Thursday, January 10, 2008

Chapter 5: Tak Ticks and Kingdoms

Survived the last mountain trek for a while, not sure it lives up to the "Most Beautiful in Thailand" boast but 2,000 Thai tourists went to one campsite there over their New Year holiday, so who am I to argue?
More contact with the Karen refugees on the way down to Um Phang in the open pickup truck / bus and more camps, tucked away in these beautiful mountain valleys - apparently the Karen prefer it there as they are mountain tribes anyway.

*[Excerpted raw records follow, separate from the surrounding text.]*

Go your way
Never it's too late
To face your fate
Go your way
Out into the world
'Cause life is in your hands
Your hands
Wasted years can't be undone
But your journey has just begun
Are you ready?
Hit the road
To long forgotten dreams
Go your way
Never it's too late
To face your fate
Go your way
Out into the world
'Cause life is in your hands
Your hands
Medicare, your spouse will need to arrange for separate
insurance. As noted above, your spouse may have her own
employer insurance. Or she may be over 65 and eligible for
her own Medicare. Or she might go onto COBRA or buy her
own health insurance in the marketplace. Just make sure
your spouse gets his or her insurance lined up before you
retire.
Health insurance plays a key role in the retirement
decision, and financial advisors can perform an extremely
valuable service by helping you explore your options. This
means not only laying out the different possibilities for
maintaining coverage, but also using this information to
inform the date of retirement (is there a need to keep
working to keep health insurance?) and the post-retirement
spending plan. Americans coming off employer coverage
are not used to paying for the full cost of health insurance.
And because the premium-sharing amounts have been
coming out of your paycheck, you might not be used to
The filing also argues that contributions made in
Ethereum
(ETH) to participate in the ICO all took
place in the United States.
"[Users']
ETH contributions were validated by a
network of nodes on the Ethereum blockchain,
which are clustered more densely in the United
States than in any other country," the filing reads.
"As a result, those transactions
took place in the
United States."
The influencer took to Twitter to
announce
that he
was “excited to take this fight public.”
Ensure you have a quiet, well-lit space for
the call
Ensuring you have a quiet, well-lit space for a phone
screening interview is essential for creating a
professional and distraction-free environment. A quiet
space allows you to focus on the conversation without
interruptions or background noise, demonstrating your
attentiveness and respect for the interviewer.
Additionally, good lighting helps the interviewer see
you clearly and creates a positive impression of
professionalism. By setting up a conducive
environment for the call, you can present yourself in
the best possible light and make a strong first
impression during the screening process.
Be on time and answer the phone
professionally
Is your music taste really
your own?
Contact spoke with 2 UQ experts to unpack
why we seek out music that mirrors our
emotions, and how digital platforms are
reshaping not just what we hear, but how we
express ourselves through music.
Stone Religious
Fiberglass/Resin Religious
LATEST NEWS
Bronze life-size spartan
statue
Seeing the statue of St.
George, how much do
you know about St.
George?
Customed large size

The highest waterfall in Thailand was stunning, and bloody cold to swim in, but the trek went well, so it was back to Um Phang and over a final range of mountains into the central plains, the farming centre: rice, sugar cane, tobacco and veg for hundreds of miles, all the way to the coast south of Bangkok. Most of the rivers from the mountain ranges which make up North and East Thailand all flow into these plains. Its hot and dry.

But this is where the history is: kingdoms, cities rising and falling to invading Burmese and Khmer kings, and finally Siam (then Thailand being created in 18th century, I think). Here because of the trade routes (caravans from India, Burma to China), freshwater, agricultural richness and access to the sea, via the huge rivers, south of where Bangkok now stands.

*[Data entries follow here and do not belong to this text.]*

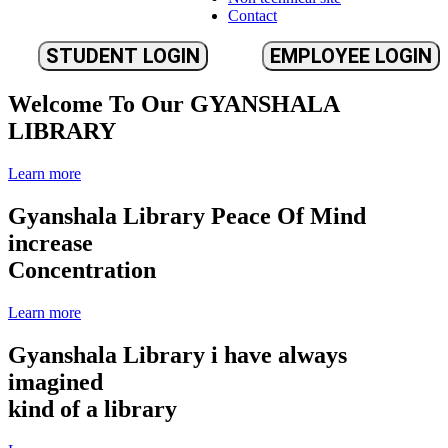
Contact
STUDENT LOGIN
EMPLOYEE LOGIN
Welcome To Our
GYANSHALA
LIBRARY
Learn more
Gyanshala Library
Peace Of Mind
increase
Concentration
Learn more
Gyanshala Library
i have always
imagined
kind of a library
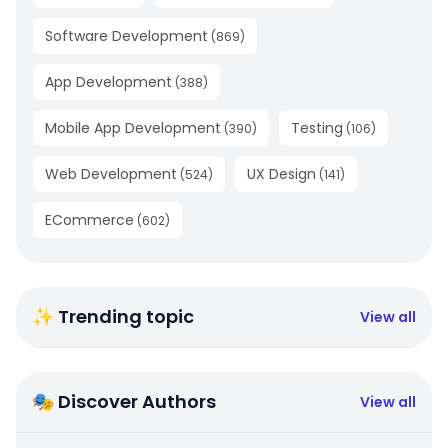
Software Development
(
869
)
App Development
(
388
)
Mobile App Development
Testing
(
390
)
(
106
)
Web Development
UX Design
(
524
)
(
141
)
ECommerce
(
602
)
✨ Trending topic
View all
🎭 Discover Authors
View all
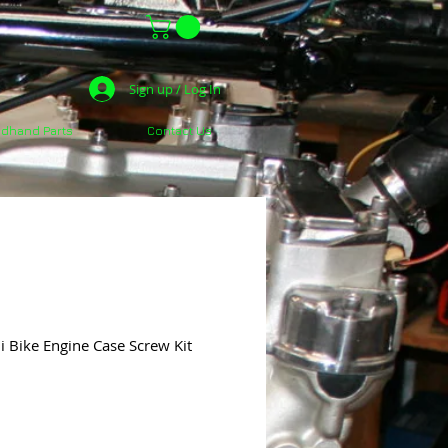
Sign up / Log In
dhand Parts
Contact Us
 Bike Engine Case Screw Kit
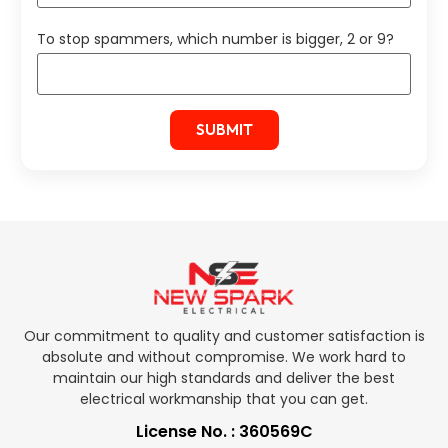
To stop spammers, which number is bigger, 2 or 9?
Our commitment to quality and customer satisfaction is
absolute and without compromise. We work hard to
maintain our high standards and deliver the best
electrical workmanship that you can get.
License No. : 360569C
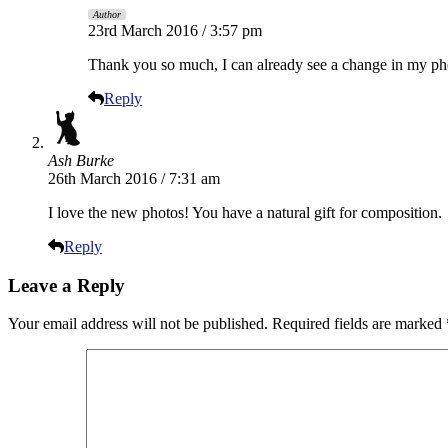
Author
23rd March 2016 / 3:57 pm
Thank you so much, I can already see a change in my pho
Reply
Ash Burke
26th March 2016 / 7:31 am
I love the new photos! You have a natural gift for composition.
Reply
Leave a Reply
Your email address will not be published.
Required fields are marked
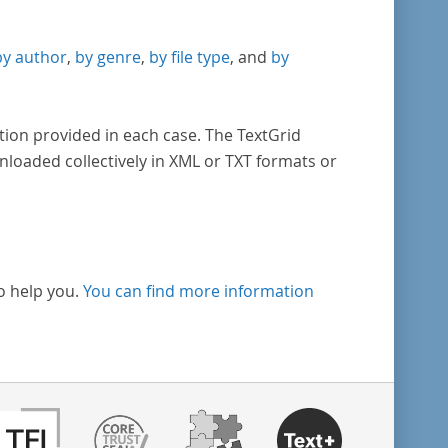
by author
,
by genre
,
by file type
, and
by
tion provided in each case. The TextGrid
nloaded collectively in XML or TXT formats or
o help you.
You can find more information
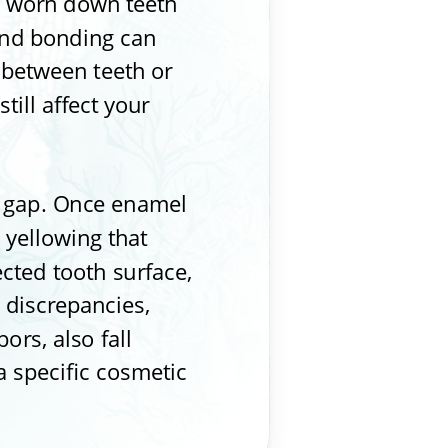
nd worn down teeth
 and bonding can
 between teeth or
ill affect your
l gap. Once enamel
 yellowing that
ected tooth surface,
 discrepancies,
ors, also fall
a specific cosmetic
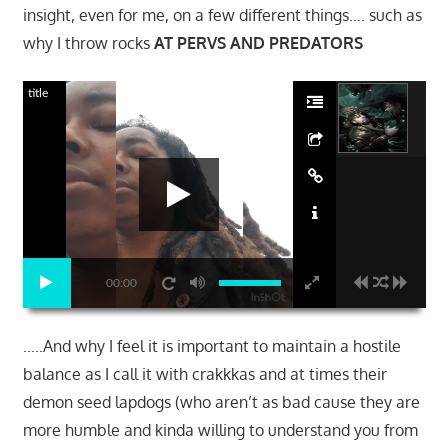
insight, even for me, on a few different things…. such as
why I throw rocks
AT PERVS AND PREDATORS
title
00:00
…..And why I feel it is important to maintain a hostile
balance as I call it with crakkkas and at times their
demon seed lapdogs (who aren’t as bad cause they are
more humble and kinda willing to understand you from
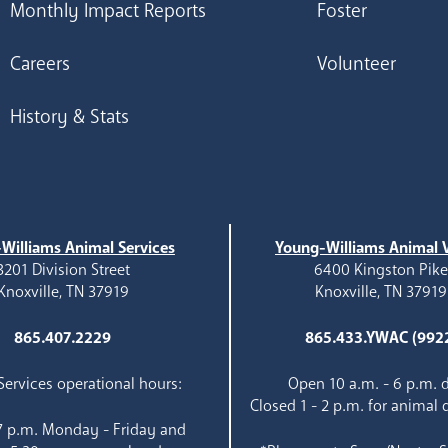
Monthly Impact Reports
Foster
Careers
Volunteer
History & Stats
Williams Animal Services
Young-Williams Animal V
3201 Division Street
6400 Kingston Pik
Knoxville, TN 37919
Knoxville, TN 37919
865.407.2229
865.433.YWAC (992
ervices operational hours:
Open 10 a.m. - 6 p.m. d
Closed 1 - 2 p.m. for animal 
 7 p.m. Monday - Friday and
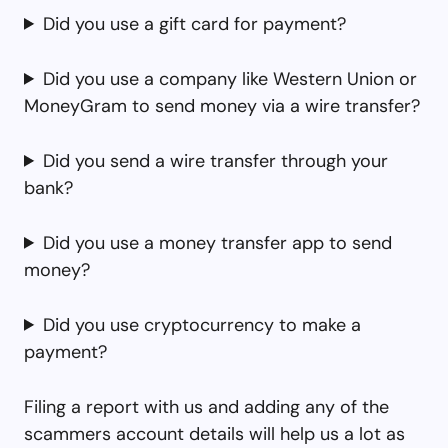
Did you use a gift card for payment?
Did you use a company like Western Union or
MoneyGram to send money via a wire transfer?
Did you send a wire transfer through your
bank?
Did you use a money transfer app to send
money?
Did you use cryptocurrency to make a
payment?
Filing a report with us and adding any of the
scammers account details will help us a lot as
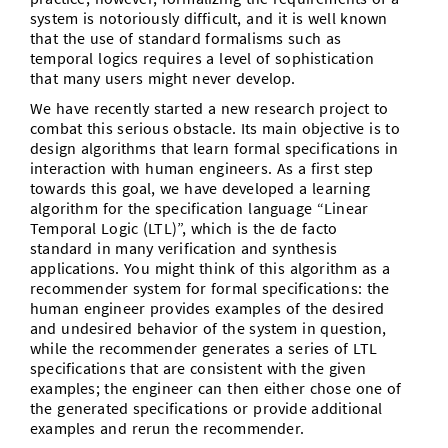
system is notoriously difﬁcult, and it is well known
that the use of standard formalisms such as
temporal logics requires a level of sophistication
that many users might never develop.
We have recently started a new research project to
combat this serious obstacle. Its main objective is to
design algorithms that learn formal specifications in
interaction with human engineers. As a first step
towards this goal, we have developed a learning
algorithm for the specification language “Linear
Temporal Logic (LTL)”, which is the de facto
standard in many verification and synthesis
applications. You might think of this algorithm as a
recommender system for formal specifications: the
human engineer provides examples of the desired
and undesired behavior of the system in question,
while the recommender generates a series of LTL
specifications that are consistent with the given
examples; the engineer can then either chose one of
the generated specifications or provide additional
examples and rerun the recommender.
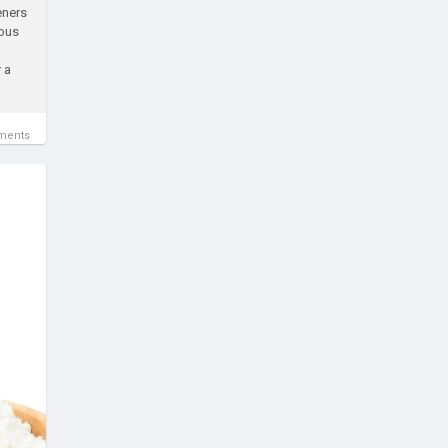
eners
ious
 a
ments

Sukhothai and Si Satchanalai from the 13th century. Sukhothai was first capital of Siam. You have to bring your imagination with you as the buildings now look sad and crumbling. But when they were built they were covered in limestone stucco / plaster and ornately carved. The sacking of the cities, looting and erosion have done the rest - now World Heritage sites. Also only the temples and palaces remain, all other buildings plus all roofs would have been made of teak and so have disappeared.

Other thoughts:
  • Burmese refugees: some in these camps since 1984. 150,000 in camps plus over 2 million "migrants" who do not even have a refugee status as they didn't flee active fighting. So these guys get no education, health benefits, etc, and it is these that all the charities are trying to support. Very sad.
  • Hill tribes: government is putting in dirt roads, basic school and even solar panels to many villages. Will it destroy their cultures for the shorter term benefits, and are tourists a good or a bad thing? Discuss.
  • Markets: they eat anything! Bags of live bullfrogs, water beetles, crickets, intestines. But trying to bring in law to protect the local markets, which are huge and go on day and night, by agreeing with the supermarket chains (Tesco the biggest with 7-11) how big they can build and how near a town centre based on its population! Good one.
  • Buddhism: not pretending to understand but I am going to read more on it. All about protecting nature and leading a good life to achieve that. No superbeing about to cast you into hell, you do it yourself! Neat.

Off south to Ayutthaya, another kingdom that took over from Sukhothai for 400 years then Bangkok took them over. A train ride of 6 hours on a slow train - you can open the windows and take photos and watch it all slowly pass.